* [Page extract]
____

United States presidential election endorsements
In its issue dated November 1, 2004, the magazine endorsed a presidential candidate for the first time, choosing to endorse Democrat John Kerry over incumbent Republican George W. Bush.

Cartoons 
The New Yorker has featured cartoons (usually gag cartoons) since it began publication in 1925. The cartoon editor of The New Yorker for years was Lee Lorenz, who first began cartooning in 1956 and became a New Yorker contract contributor in 1958. After serving as the magazine's art editor from 1973 to 1993 (when he was replaced by Françoise Mouly), he continued in the position of cartoon editor until 1998. His book The Art of the New Yorker: 1925–1995 (Knopf, 1995) was the first comprehensive survey of all aspects of the magazine's graphics. In 1998, Robert Mankoff took over as cartoon editor and edited at least 14 collections of New Yorker cartoons. In addition, Mankoff usually contributed a short article to each book, describing some aspect of the cartooning process or the methods used to select cartoons for the magazine. Mankoff left the magazine in 2017.

The New Yorkers stable of cartoonists has included many important talents in American humor, including Charles Addams, Peter Arno, Charles Barsotti, George Booth, Roz Chast, Tom Cheney, Sam Cobean, Leo Cullum, Richard Decker, Pia Guerra, J. B. Handelsman, Helen E. Hokinson, Ed Koren, Burr Shafer, Reginald Marsh, Mary Petty, George Price, Charles Saxon, Otto Soglow, Saul Steinberg, William Steig, James Stevenson, James Thurber, Pete Holmes, and Gahan Wilson.

Many early New Yorker cartoonists did not caption their own cartoons. In his book The Years with Ross, Thurber describes the newspaper's weekly art meeting, where cartoons submitted over the previous week would be brought up from the mail room to be looked over by Ross, the editorial department, and a number of staff writers. Cartoons often would be rejected or sent back to artists with requested amendments, while others would be accepted and captions written for them. Some artists hired their own writers; Helen Hokinson hired James Reid Parker in 1931. (Brendan Gill relates in his book Here at The New Yorker that at one point in the early 1940s, the quality of the artwork submitted to the magazine seemed to improve. It later was found out that the office boy (a teenaged Truman Capote) had been acting as a volunteer art editor, dropping pieces he didn't like down the far end of his desk.)

Several of the magazine's cartoons have climbed to a higher plateau of fame. One 1928 cartoon drawn by Carl Rose and captioned by E. B. White shows a mother telling her daughter, "It's broccoli, dear." The daughter responds, "I say it's spinach and I say the hell with it." The phrase "I say it's spinach" entered the vernacular (and three years later, the Broadway musical Face the Music included Irving Berlin's musical number entitled "I Say It's Spinach (And the Hell with It)"). The catchphrase "back to the drawing board" originated with the 1941 Peter Arno cartoon showing an engineer walking away from a crashed plane, saying, "Well, back to the old drawing board."

____

* [Data lines]

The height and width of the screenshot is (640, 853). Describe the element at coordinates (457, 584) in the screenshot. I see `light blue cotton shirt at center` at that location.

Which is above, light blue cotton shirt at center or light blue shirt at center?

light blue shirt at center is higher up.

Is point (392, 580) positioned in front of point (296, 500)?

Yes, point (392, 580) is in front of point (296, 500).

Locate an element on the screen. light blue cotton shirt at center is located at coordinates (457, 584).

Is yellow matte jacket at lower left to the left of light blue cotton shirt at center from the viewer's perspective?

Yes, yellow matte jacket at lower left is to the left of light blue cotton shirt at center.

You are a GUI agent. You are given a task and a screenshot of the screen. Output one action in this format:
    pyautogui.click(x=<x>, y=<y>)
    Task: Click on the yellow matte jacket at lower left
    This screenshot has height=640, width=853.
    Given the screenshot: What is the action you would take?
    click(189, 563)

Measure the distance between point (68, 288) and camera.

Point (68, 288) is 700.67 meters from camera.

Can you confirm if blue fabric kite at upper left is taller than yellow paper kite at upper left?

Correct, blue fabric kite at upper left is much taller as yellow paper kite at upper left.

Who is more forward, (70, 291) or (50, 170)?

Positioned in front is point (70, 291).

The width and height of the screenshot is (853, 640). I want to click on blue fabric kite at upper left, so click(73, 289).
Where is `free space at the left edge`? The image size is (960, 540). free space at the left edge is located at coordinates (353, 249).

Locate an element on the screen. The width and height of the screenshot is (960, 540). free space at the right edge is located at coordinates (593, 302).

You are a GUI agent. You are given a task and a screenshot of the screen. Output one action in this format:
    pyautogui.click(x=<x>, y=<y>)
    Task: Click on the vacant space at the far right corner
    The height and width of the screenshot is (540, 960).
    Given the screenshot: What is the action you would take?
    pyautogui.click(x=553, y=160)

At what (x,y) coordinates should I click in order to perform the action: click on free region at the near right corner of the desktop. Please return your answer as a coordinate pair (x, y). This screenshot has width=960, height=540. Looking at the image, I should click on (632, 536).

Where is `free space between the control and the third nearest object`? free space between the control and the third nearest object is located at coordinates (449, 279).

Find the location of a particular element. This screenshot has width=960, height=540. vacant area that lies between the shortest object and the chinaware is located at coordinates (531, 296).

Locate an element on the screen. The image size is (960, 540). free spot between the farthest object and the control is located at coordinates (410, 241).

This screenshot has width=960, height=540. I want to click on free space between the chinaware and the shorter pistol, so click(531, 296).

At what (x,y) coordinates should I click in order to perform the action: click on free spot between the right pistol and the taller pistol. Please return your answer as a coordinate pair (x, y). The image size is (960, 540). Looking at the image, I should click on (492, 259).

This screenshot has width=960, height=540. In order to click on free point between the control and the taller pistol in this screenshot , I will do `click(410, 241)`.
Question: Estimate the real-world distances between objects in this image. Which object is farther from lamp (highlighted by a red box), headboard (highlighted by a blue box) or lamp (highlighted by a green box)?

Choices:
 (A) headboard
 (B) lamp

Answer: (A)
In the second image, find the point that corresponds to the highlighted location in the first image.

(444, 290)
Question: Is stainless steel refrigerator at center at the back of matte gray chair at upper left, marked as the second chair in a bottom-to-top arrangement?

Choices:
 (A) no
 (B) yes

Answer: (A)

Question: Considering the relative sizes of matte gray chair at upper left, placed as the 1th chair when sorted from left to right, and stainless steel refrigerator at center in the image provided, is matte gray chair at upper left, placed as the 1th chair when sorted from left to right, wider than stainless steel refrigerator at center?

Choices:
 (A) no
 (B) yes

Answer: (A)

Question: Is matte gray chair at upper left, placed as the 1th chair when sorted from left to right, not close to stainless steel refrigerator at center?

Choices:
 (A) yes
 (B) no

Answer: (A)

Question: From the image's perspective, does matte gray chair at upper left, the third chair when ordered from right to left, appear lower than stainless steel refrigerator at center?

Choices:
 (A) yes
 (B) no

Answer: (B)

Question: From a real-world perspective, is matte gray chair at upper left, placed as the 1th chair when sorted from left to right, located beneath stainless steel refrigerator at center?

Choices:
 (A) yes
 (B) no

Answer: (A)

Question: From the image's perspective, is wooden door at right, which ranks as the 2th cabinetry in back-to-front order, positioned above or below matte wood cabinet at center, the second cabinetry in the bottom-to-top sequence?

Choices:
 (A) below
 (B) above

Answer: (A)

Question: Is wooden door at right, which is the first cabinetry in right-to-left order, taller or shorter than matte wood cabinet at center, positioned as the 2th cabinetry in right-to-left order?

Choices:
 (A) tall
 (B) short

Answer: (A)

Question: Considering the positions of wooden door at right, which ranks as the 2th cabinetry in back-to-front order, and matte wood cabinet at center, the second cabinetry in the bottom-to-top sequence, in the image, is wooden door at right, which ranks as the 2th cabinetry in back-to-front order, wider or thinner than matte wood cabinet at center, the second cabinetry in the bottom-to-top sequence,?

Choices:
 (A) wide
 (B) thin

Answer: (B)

____

* [What to work on]
(a) From the New Yorker excerpt, return the stretch from "United States presidential" through "George W. Bush.".
(b) In the New Yorker excerpt, whom did Helen Hokinson hire in 1931?
The data has no connection to the text.

* [Responses in order]
(a)
United States presidential election endorsements
In its issue dated November 1, 2004, the magazine endorsed a presidential candidate for the first time, choosing to endorse Democrat John Kerry over incumbent Republican George W. Bush.

(b) James Reid Parker